Smart glass is interesting, but even if I had a 360 it's something I couldn't be bothered to use.
I fear this will be a boring E3. Even if Sony show off Killzone 4 I wouldn't care. The last game was a horrible "me too" COD clone, with dumbing down of gameplay using more scripted events and butchering the gunplay, physics and animation in favour of Move and 3D. What a piece of shit. They'd have to make it really hardcore for me to be interested again.
I have no interest in Nintendo, but they'll probably have the berst conference due to showing new hardware, but that doesn't mean I'll buy it though. Their control pads don't look ergonomic with the placement of analogue sticks. It's if they made it different for the sake of it. And I'm not interested in their first party titles. I have a pc with a GTX670 to tide me over until I see something worthwhile.

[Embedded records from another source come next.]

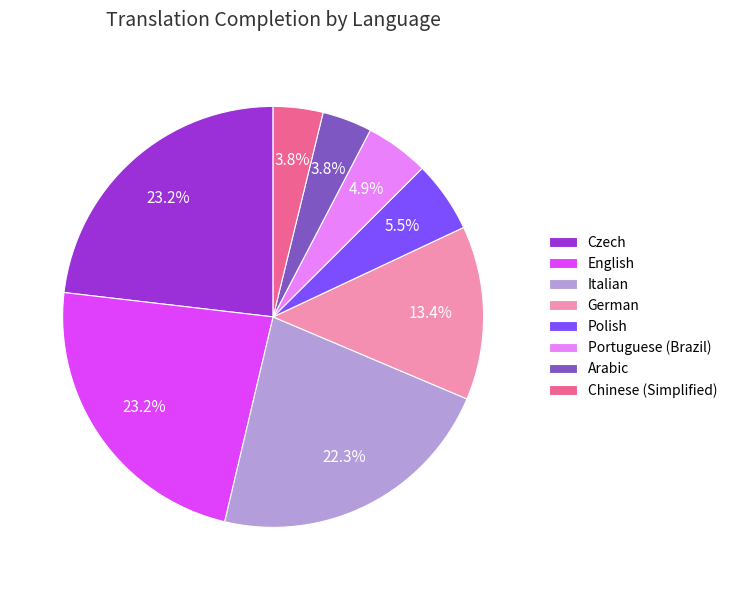

To the nearest percent, what is the average slice percentage?

12%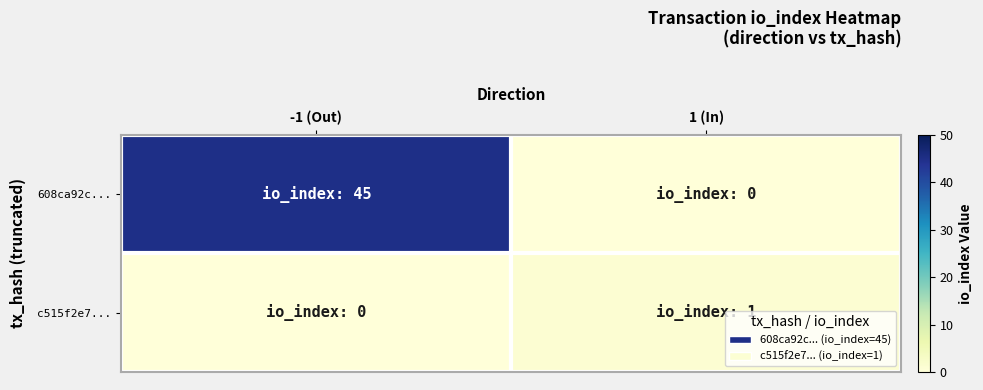

Reading left to right, list all the values displayed in this chart.

608ca92c...: -1 (Out)=45	1 (In)=0
c515f2e7...: -1 (Out)=0	1 (In)=1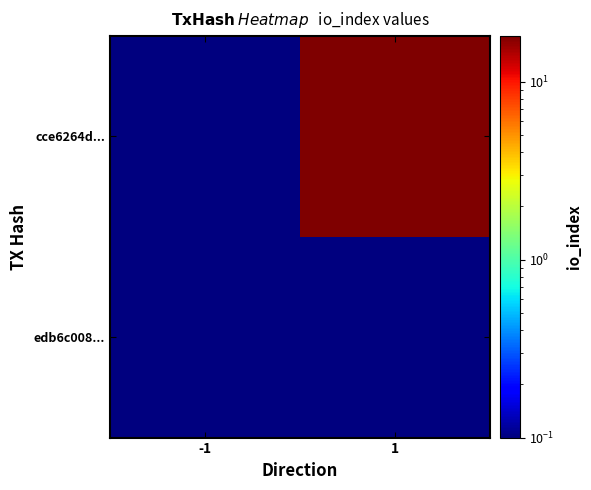

Reading right to left, what are all the values shown in this chart?

edb6c008...: 1=0.1	-1=0.1
cce6264d...: 1=18.0	-1=0.1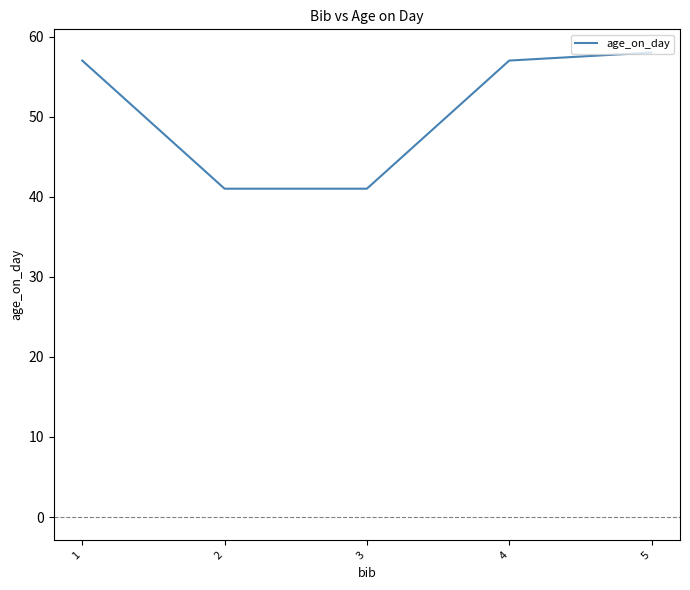

Is this an area chart (filled region under the line)?

No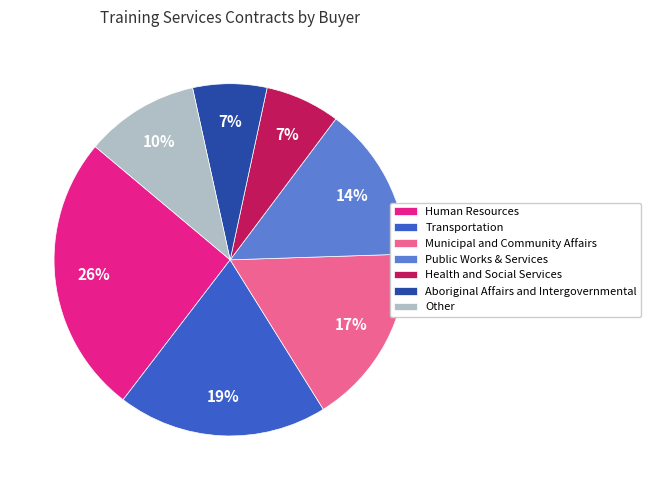

Which slice is the largest?

Human Resources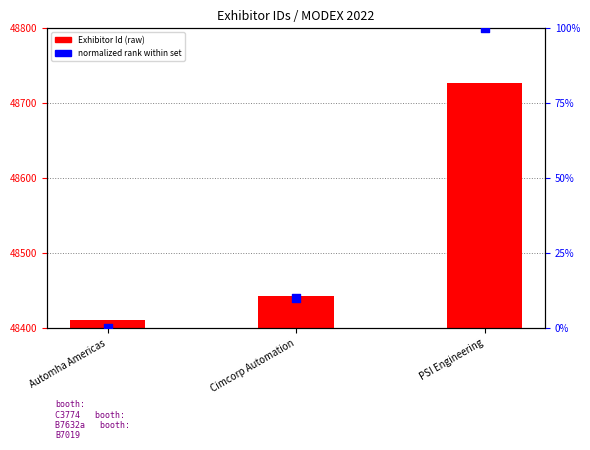

At which category is the sum across all series the highest?

PSI Engineering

I'm disappointed with the way gaming is heading. Game's are being dumbed down. All this emphasis on social networks and device integration just feels like they're looking for problems to solve to make you buy more shit, rather than solving problems that exist. Which wouldn't be bad if this stuff was tastefully added on without pissing off the core, but they just haven't managed that yet. Cut it with the fucking gimmicks! Just give me a pad and a game with excellent design and A.I. It's sad that not many games use AI on the level of crysis and killzone with many devs still relying on scripted AI.
I foresee games becoming segmented and distilled at the same time, with PC coming out on top for the hardcore.
PSN: BEERODEATH
So BanNZ, you intend to hold an X360 controller and an iPad at the same time to play a game? You enjoy that, ok?
That was indeed a pretty rough conference. Seems like all 3 console makers have done 2 duds of a conference in a row at some point in the the last 6 years. Now that they've all got that out of their system, let's hope they never do that again.